Lecture 4 Summary

Here we look at some statistical concepts and tools that relate to experimental measurements. For the most part, in this discussion we assume that there is no systematic error, and that we are dealing solely with the inevitable random error that accompanies any experimental measurement.

The Gaussian distribution

• The results of many experimental measurements can be approximated by a Gaussian distribution
• A Gaussian distribution is characterized by a mean m, and a standard deviation, s. (Variance = s²)
• Correspondence between a histogram and Gaussian distribution

The Gaussian distribution is a mathematical function that describes a smooth, symmetric bell-shaped curve, the peak of which corresponds to the mean m. The value s is a parameter that is related to the width of bell-shaped curve: the larger s, the broader the distribution.

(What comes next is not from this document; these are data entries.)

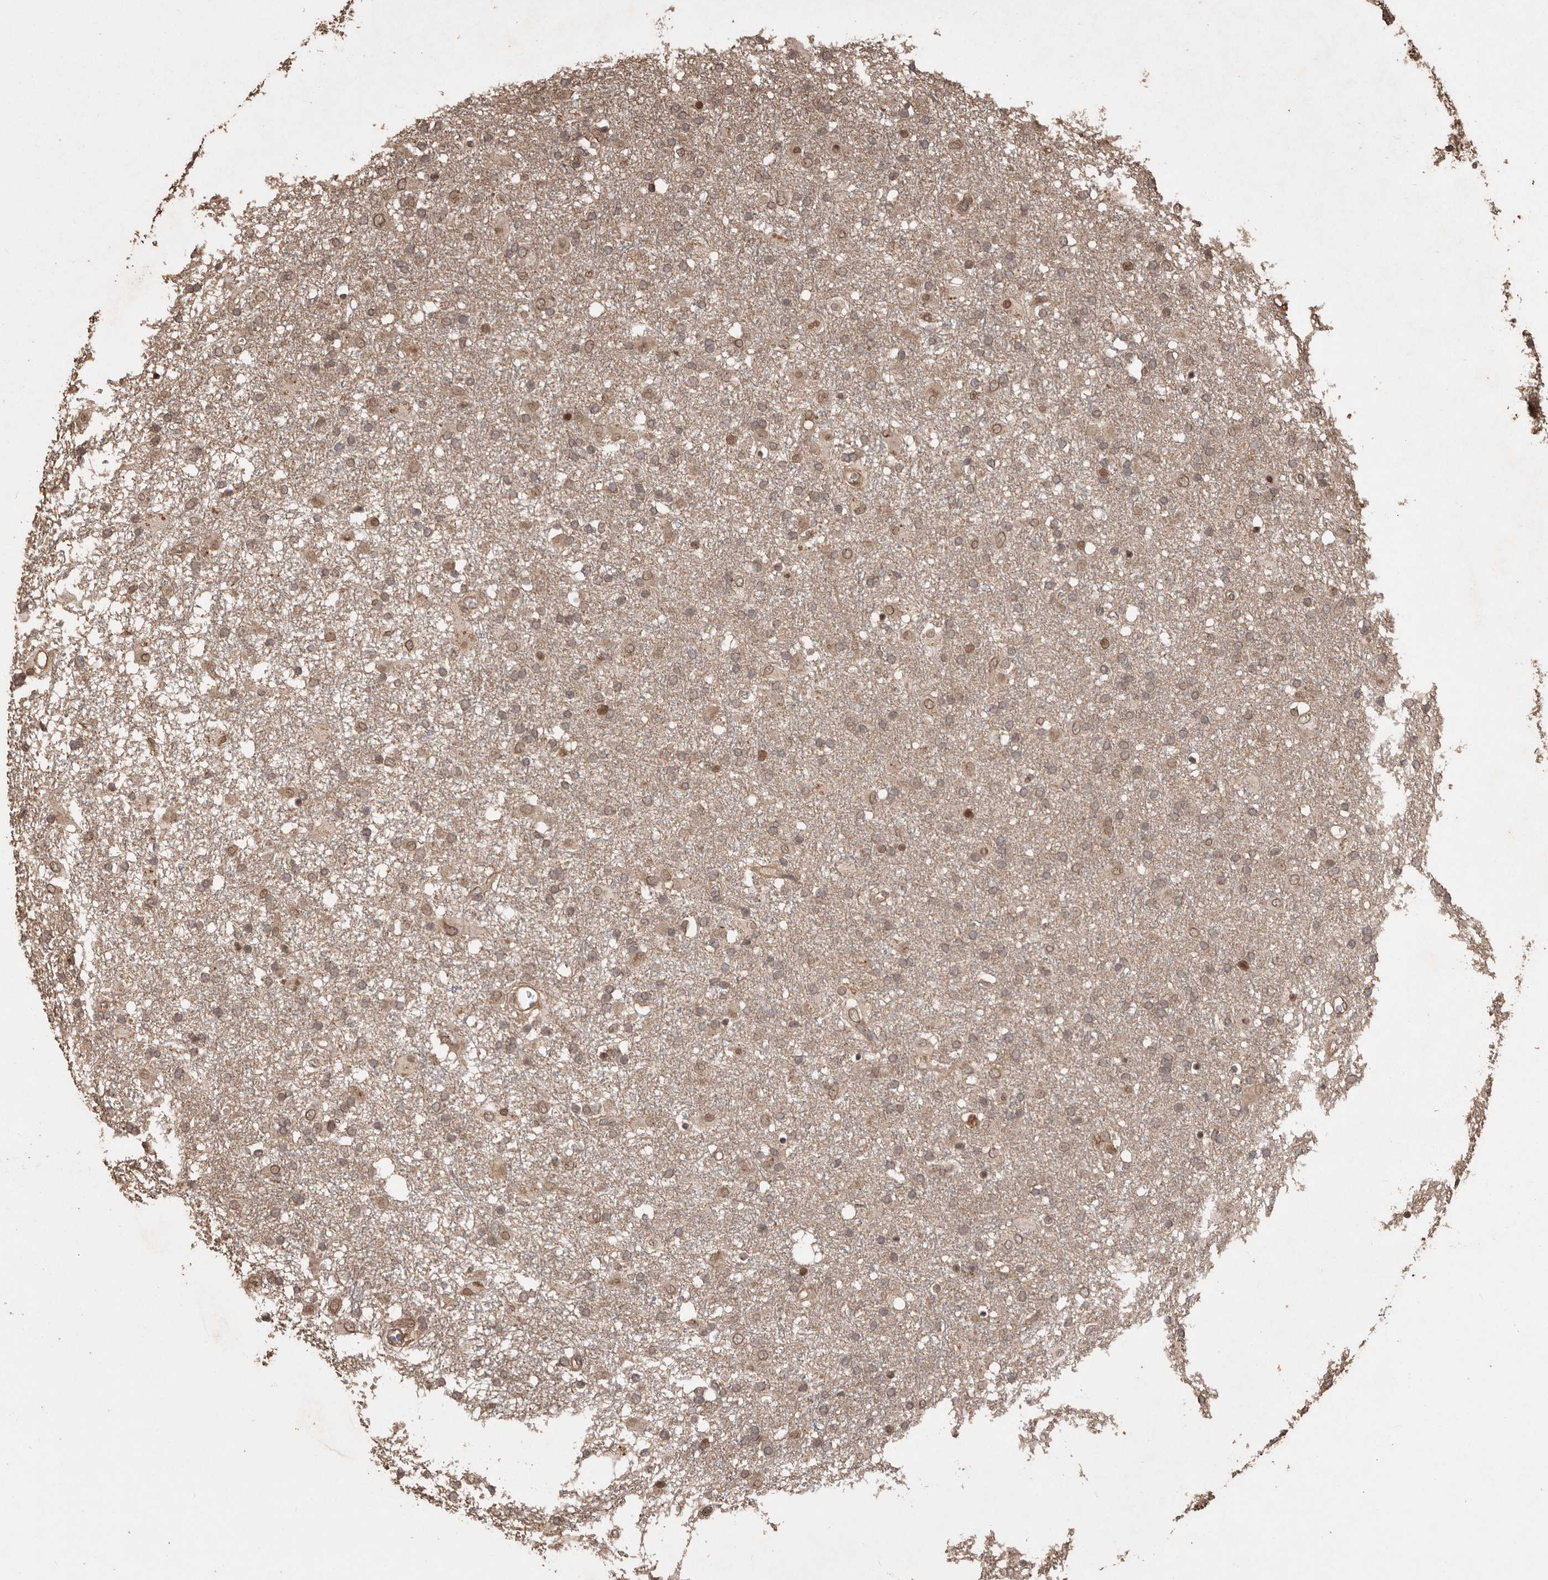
{"staining": {"intensity": "weak", "quantity": ">75%", "location": "cytoplasmic/membranous,nuclear"}, "tissue": "glioma", "cell_type": "Tumor cells", "image_type": "cancer", "snomed": [{"axis": "morphology", "description": "Glioma, malignant, Low grade"}, {"axis": "topography", "description": "Brain"}], "caption": "Immunohistochemistry of glioma demonstrates low levels of weak cytoplasmic/membranous and nuclear expression in approximately >75% of tumor cells.", "gene": "NUP43", "patient": {"sex": "male", "age": 65}}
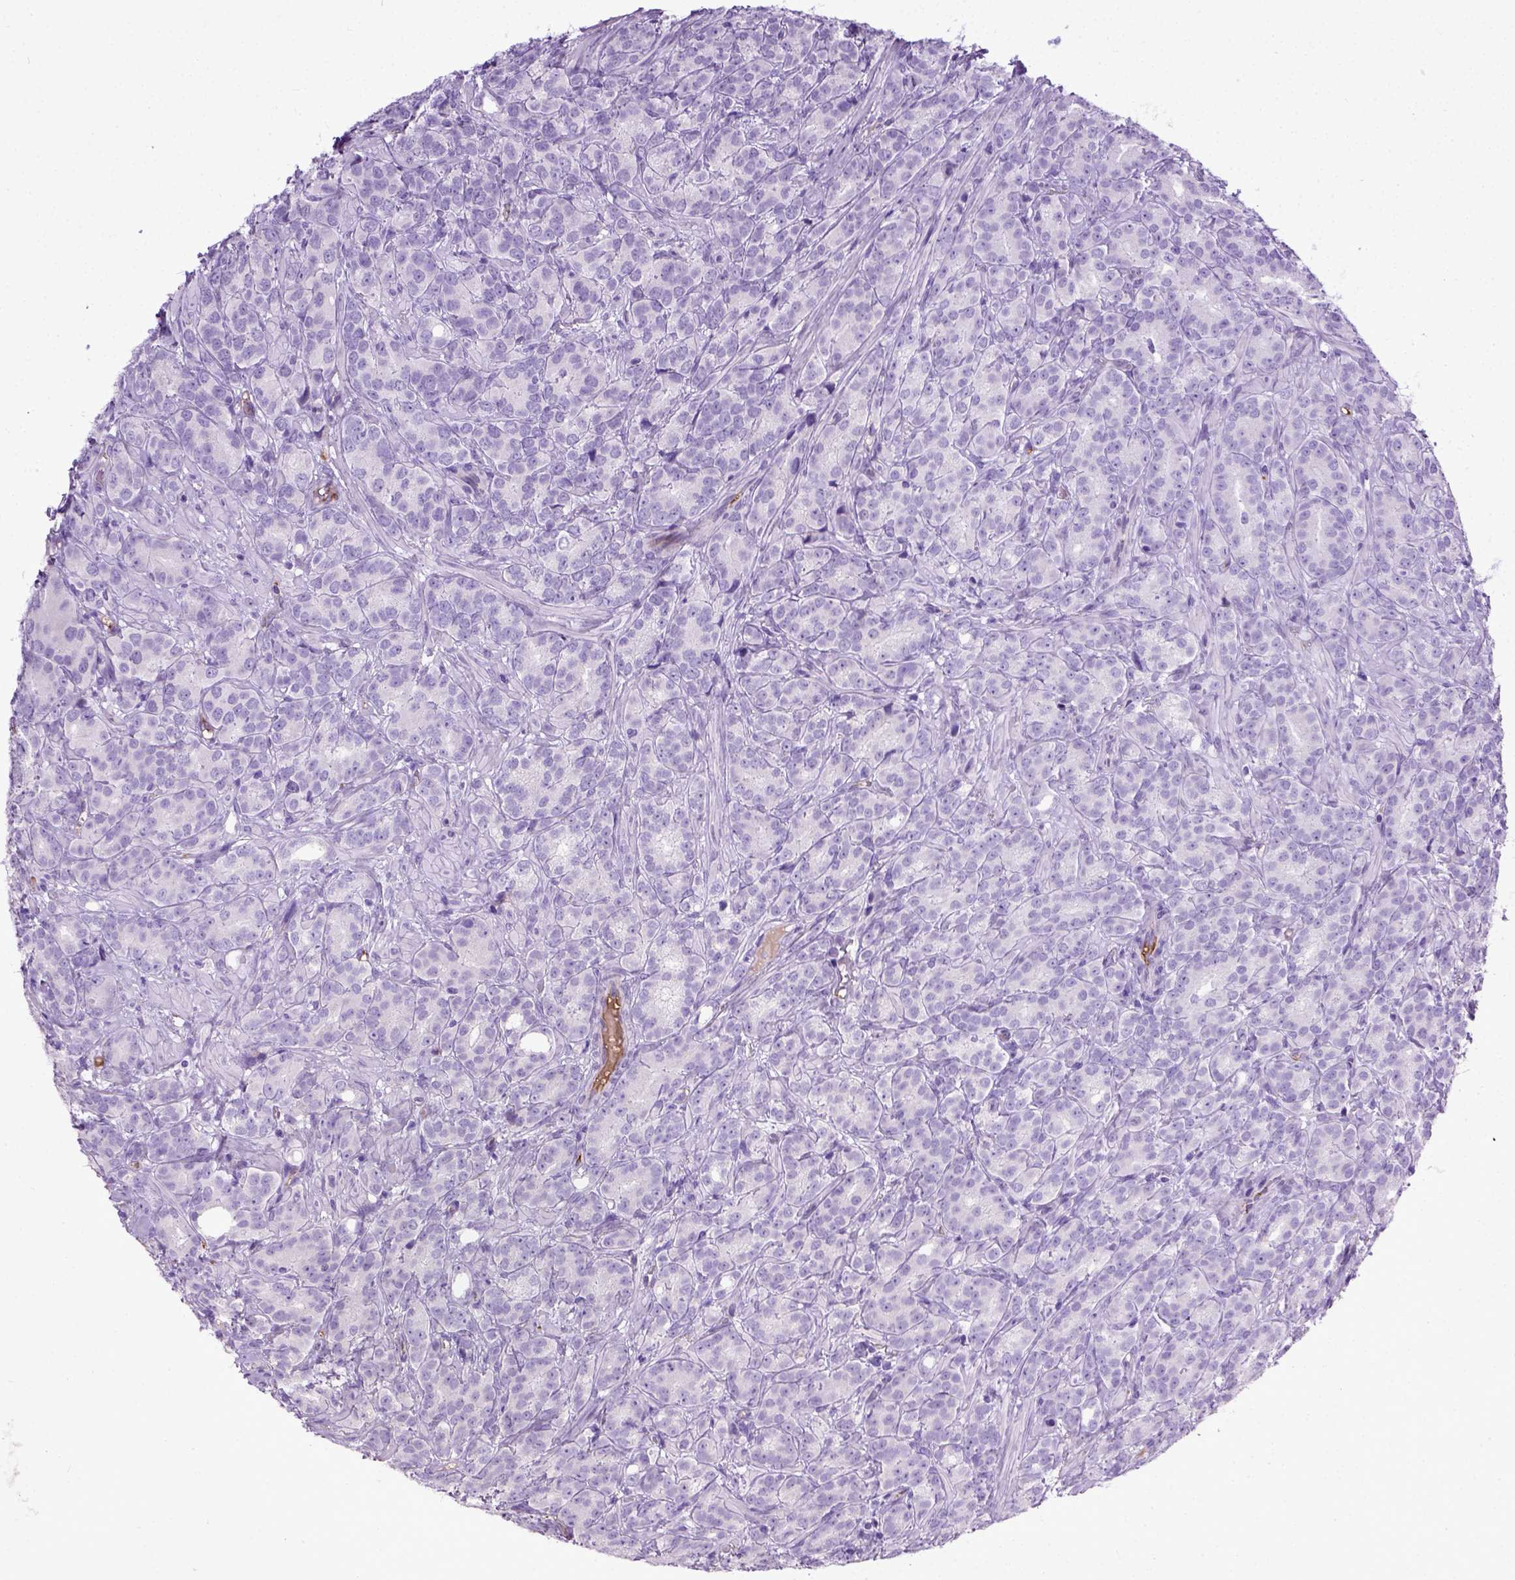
{"staining": {"intensity": "negative", "quantity": "none", "location": "none"}, "tissue": "prostate cancer", "cell_type": "Tumor cells", "image_type": "cancer", "snomed": [{"axis": "morphology", "description": "Adenocarcinoma, High grade"}, {"axis": "topography", "description": "Prostate"}], "caption": "DAB immunohistochemical staining of human prostate cancer (high-grade adenocarcinoma) demonstrates no significant staining in tumor cells. The staining was performed using DAB (3,3'-diaminobenzidine) to visualize the protein expression in brown, while the nuclei were stained in blue with hematoxylin (Magnification: 20x).", "gene": "ADAMTS8", "patient": {"sex": "male", "age": 90}}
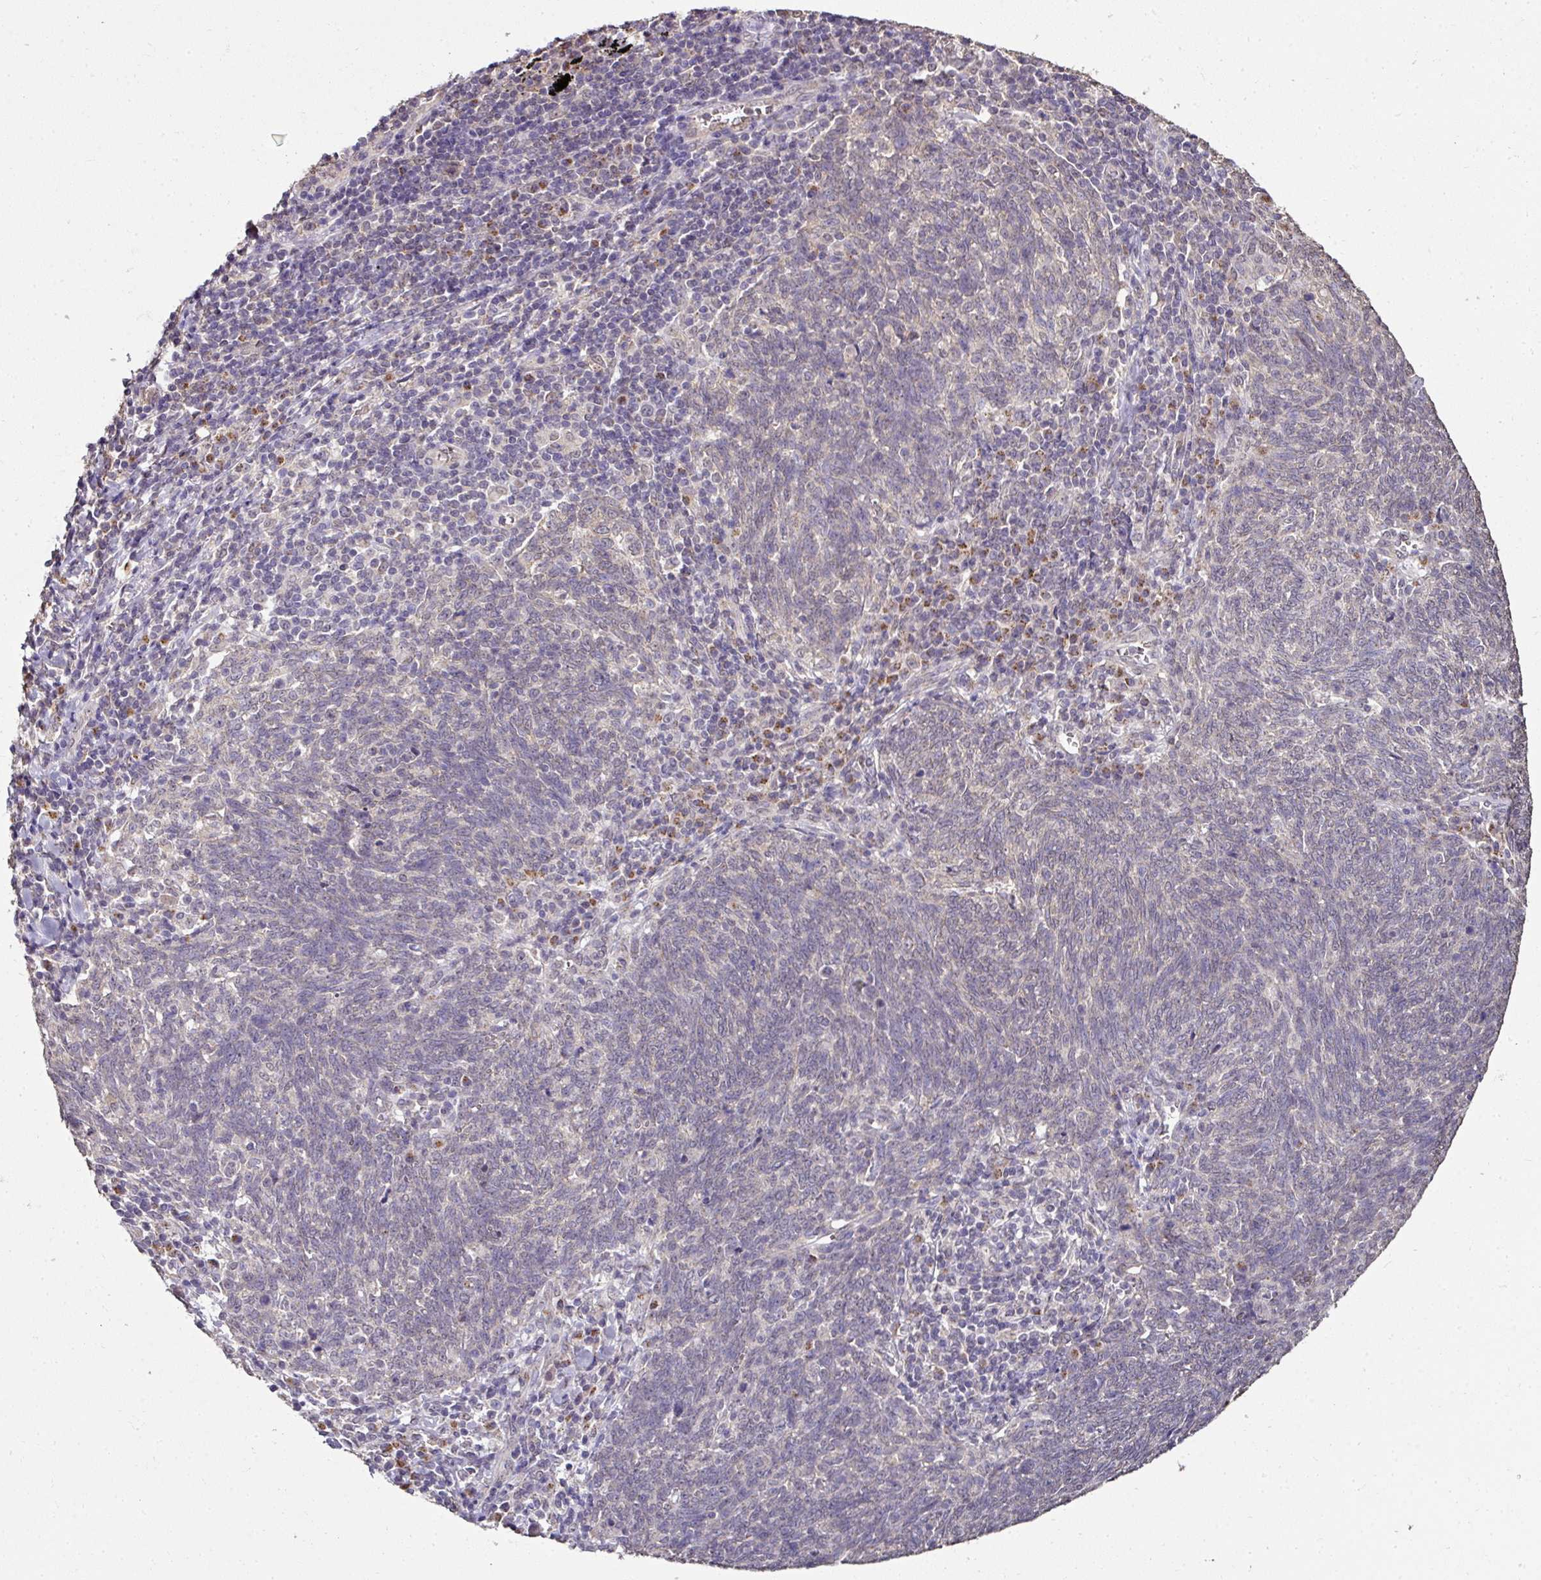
{"staining": {"intensity": "negative", "quantity": "none", "location": "none"}, "tissue": "lung cancer", "cell_type": "Tumor cells", "image_type": "cancer", "snomed": [{"axis": "morphology", "description": "Squamous cell carcinoma, NOS"}, {"axis": "topography", "description": "Lung"}], "caption": "The image displays no significant expression in tumor cells of lung cancer. Nuclei are stained in blue.", "gene": "JPH2", "patient": {"sex": "female", "age": 72}}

When we perform experiments, we often find that repeated measurements of the same event produce a range of values. Plotting our results as a histogram (called a bar graph in Harris - see Fig. 4-2 on p.72), we may note that it roughly resembles a Gaussian distribution. This correspondence will generally become closer as the number of measurements increases and the width of the bars of the histogram decrease relative to the full range of data (i.e. the number of bars increases). In the limit as the number of measurements approaches infinity, and the width of the bars become infinitesimally small, the correspondence between the histogram and the Gaussian distribution becomes exact.

The actual finite set of data points has a mean ("x-bar") and a standard deviation (s) that we can compute. We distinguish between these and the Gaussian parameters m and s by denoting the latter as the "true mean" and the "true standard deviation".

Note that there is a relation between precision, or reproducibility of a measurement, and the standard deviation of a set of repeated measurements. A large value of s reflects a measurement that is not very precise.

Student's t

• Determining a confidence interval
• Comparison of means

The Student's t is a statistical tool that we will use to calculate a confidence interval for a set of measurements, and to judge whether two different methods for measuring the same quantity both converge on the same "true" value, or if they are systematically different.

Q test for bad data

We will occasionally encounter cases in which one or more measurements in a data set just don't seem to fit: They are "outliers". Their values are so different from the rest of the measurements that we feel that something must have "gone wrong" and that therefore these data points are "bad". In order to avoid making totally subjective decisions on whether or not to include such data in the analysis and conclusions - which could easily become a slippery slope to bad science - we make use of the Q test. To do so, we calculate a range for our data - the difference between the highest and lowest values, and also calculate a gap - the difference between our suspected outlier and the next most extreme value - and then take the ratio of these values: gap / range, and call this ratio Q_calc. Then we compare the value of Q from a table for the total number of measurements in our data set, and ask a simple question: Is Q_calc > Q_table? If so, the data point is considered objectively "bad" and discarded. If not, then the data point should be retained.